Meditaciones de la cuarentena: el discreto encanto del amor
El amor no se puede describir con palabras. La humanidad ha invertido al menos dos arduos milenios en comprobar que resulta imposible definir su realidad. El amor es misterioso e irreal. En virtud de su etérea tersura, el amor es inasible a la mente lógica y a la consideración racional. Conocedores de esta verdad, los mejores espíritus, aquellos más afines a la fina sensibilidad del corazón humano, se han refugiado en el cálido regazo de la poesía para otear sus arcanos secretos. Desmintiendo las pretensiones metafísicas de filósofos, la poesía es la única vía válida de acercamiento al amor. Todo otro ensayo de comprensión de su naturaleza será siempre un pálido reflejo de su riqueza.
Correspondido o no, el amor crea mundos y por esa potencia sin igual es imitación y semejanza de la realidad divina. El amor es porfiado constructor de utopías.
El amor es un milagro universal que pone en jaque a nuestra finitud personal. Los azares indescifrables del enamoramiento son el mayor misterio que nos es ofrecido vivir. Frente a la realidad oculta de la muerte se yergue la realidad posible del amor. La muerte es un misterio absoluto y, por tanto, no es un misterio real sino imaginario. Aún cuando hemos visto morir a muchos seres queridos, la muerte no es tangible. El amor, por el contrario, es un misterio presente en esta Tierra, que puede o no presentarse en nuestra vida. La fragilidad del amor nos condena al infierno de la apatía.

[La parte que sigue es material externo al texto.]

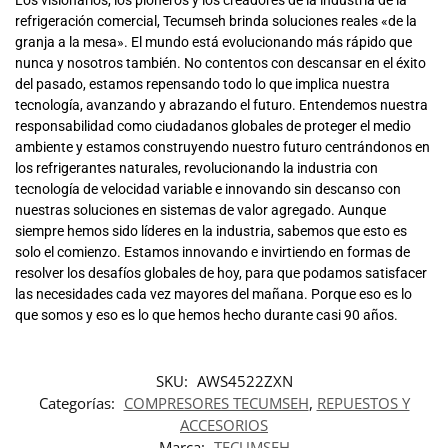
Los visionarios, los pioneros y los creadores de la industria de la
refrigeración comercial, Tecumseh brinda soluciones reales «de la
granja a la mesa». El mundo está evolucionando más rápido que
nunca y nosotros también. No contentos con descansar en el éxito
del pasado, estamos repensando todo lo que implica nuestra
tecnología, avanzando y abrazando el futuro. Entendemos nuestra
responsabilidad como ciudadanos globales de proteger el medio
ambiente y estamos construyendo nuestro futuro centrándonos en
los refrigerantes naturales, revolucionando la industria con
tecnología de velocidad variable e innovando sin descanso con
nuestras soluciones en sistemas de valor agregado. Aunque
siempre hemos sido líderes en la industria, sabemos que esto es
solo el comienzo. Estamos innovando e invirtiendo en formas de
resolver los desafíos globales de hoy, para que podamos satisfacer
las necesidades cada vez mayores del mañana. Porque eso es lo
que somos y eso es lo que hemos hecho durante casi 90 años.
SKU:
AWS4522ZXN
Categorías:
COMPRESORES TECUMSEH
,
REPUESTOS Y
ACCESORIOS
Marca:
TECUMSEH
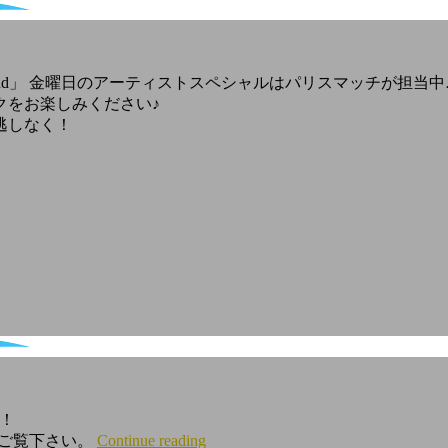
Go Round」 金曜日のアーティストスペシャルはパリスマッチが担当中
クをお楽しみください♪
逃しなく！
定！
をご覧下さい。
Continue reading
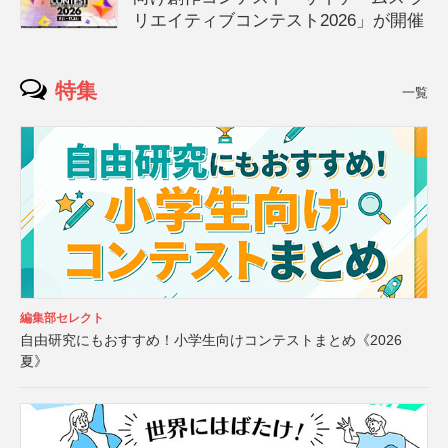
リエイティブコンテスト2026」が開催
特集
一覧
編集部セレクト
自由研究にもおすすめ！小学生向けコンテストまとめ《2026
夏》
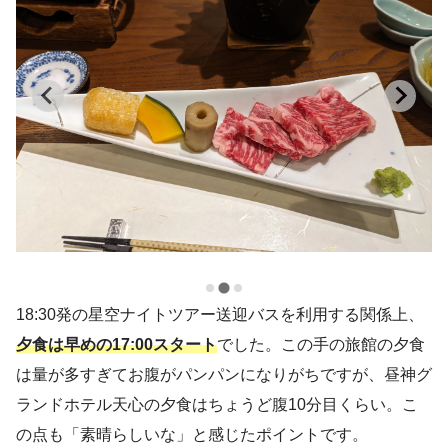
18:30発の星空ナイトツアー送迎バスを利用する関係上、
夕食は早めの17:00スタート
でした。この手の旅館の夕食
は量が多すぎてお腹がパンパンになりがちですが、昼神グ
ランドホテル天心の夕食はちょうど腹10分目くらい。こ
の点も「素晴らしいな」と感じたポイントです。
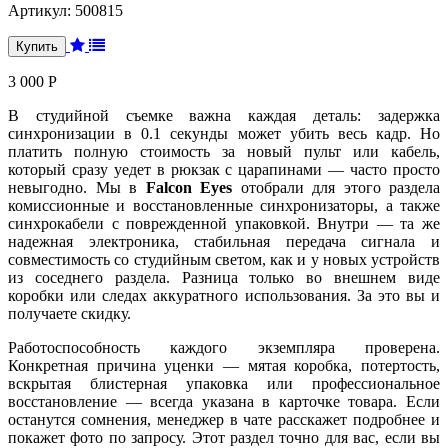
Артикул:
500815
3 000 Р
В студийной съемке важна каждая деталь: задержка
синхронизации в 0.1 секунды может убить весь кадр. Но
платить полную стоимость за новый пульт или кабель,
который сразу уедет в рюкзак с царапинами — часто просто
невыгодно. Мы в
Falcon Eyes
отобрали для этого раздела
комиссионные и восстановленные синхронизаторы, а также
синхрокабели с поврежденной упаковкой. Внутри — та же
надежная электроника, стабильная передача сигнала и
совместимость со студийным светом, как и у новых устройств
из соседнего раздела. Разница только во внешнем виде
коробки или следах аккуратного использования. За это вы и
получаете скидку.
Работоспособность каждого экземпляра проверена.
Конкретная причина уценки — мятая коробка, потертость,
вскрытая блистерная упаковка или профессиональное
восстановление — всегда указана в карточке товара. Если
останутся сомнения, менеджер в чате расскажет подробнее и
покажет фото по запросу. Этот раздел точно для вас, если вы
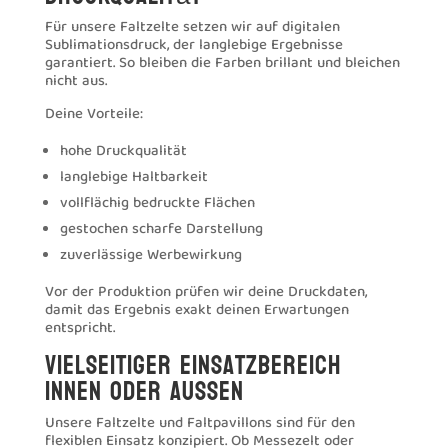
Für unsere Faltzelte setzen wir auf digitalen
Sublimationsdruck, der langlebige Ergebnisse
garantiert. So bleiben die Farben brillant und bleichen
nicht aus.
Deine Vorteile:
hohe Druckqualität
langlebige Haltbarkeit
vollflächig bedruckte Flächen
gestochen scharfe Darstellung
zuverlässige Werbewirkung
Vor der Produktion prüfen wir deine Druckdaten,
damit das Ergebnis exakt deinen Erwartungen
entspricht.
Vielseitiger Einsatzbereich
innen oder aussen
Unsere Faltzelte und Faltpavillons sind für den
flexiblen Einsatz konzipiert. Ob Messezelt oder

Dice Julián Marías que la muerte de la persona amada nos resulta inimaginable. "No podemos concebirla como no existente, porque sigue existiendo dentro de nuestro proyecto de vida, como ingrediente de él, y permanece como realidad, no ya hacia la cual nos proyectamos, sino con la cual lo hacemos". La mansa resignación frente a la desaparición de la persona amada es un claro símbolo de la desorientación que sufre el hombre de fin de siglo. Parecería que ya nadie se angustia por la perspectiva de vivir en soledad y apartado de la persona amada. Por eso, siempre he creído que la fórmula cristiana del matrimonio, ser marido y mujer hasta que la muerte los separe, es alarmante. Su aceptación demuestra que se ha consentido una interpretación incorrecta del deseo más profundo del corazón enamorado: que el hombre y la mujer enamorados sean uno hasta el final de los tiempos. Del todo distinta era la perspectiva de otras épocas; como sabía muy bien Dostoiewski cuando hablaba de los males que asechan al hombre: "¿Qué es el infierno? Es el sufrimiento de no poder amar más".
El amor es a la condición humana tan esencial como la madre al recién nacido. El amor es un tibio refugio que ampara nuestros mejores valores e ideales y representa la esperanza humana de plenitud y felicidad.
Frente a la voluntad de los filósofos, cuyo fin último es satisfacerse con el vano logro de sus voliciones, el amor es una insatisfacción esencial que jamás encuentra reposo y sólo encuentra sentido en perdurar amando. El amor no termina nunca. Es la única potencia del alma humana que no persigue el cumplimiento de un deseo o la concreción de promesas futuras, sino la gloria permanente de perseverar en el amor.
El amor es la única realidad personal que justifica nuestra sed de permanencia. El hombre no es conato de ser, es conato de amor.
La poesía no sería poesía privada del amor. ¿Hubo quien escribiera sobre el amor en las cumbres de Rubén Darío? "El amor es un abismo de luz y sombra, poesía y prosa, Y en donde se hace la más cara cosa que es reír y llorar a un tiempo mismo. Lo peor, lo más terrible, Es que vivir sin él es imposible"
En el mágico encuentro de nuestra aventura en el mundo, somos el destino incierto y fugaz de una contingencia, una frágil figura de crisálida momentánea que por la gracia del amor es esperanza de más vida. Atados por lazos indisolubles al misterio de nuestro destino personal, el amor recrea en nuestra vida finita la conciencia de la infinitud divina.
En fin, que amamos más a la vida desde que nos enamoramos.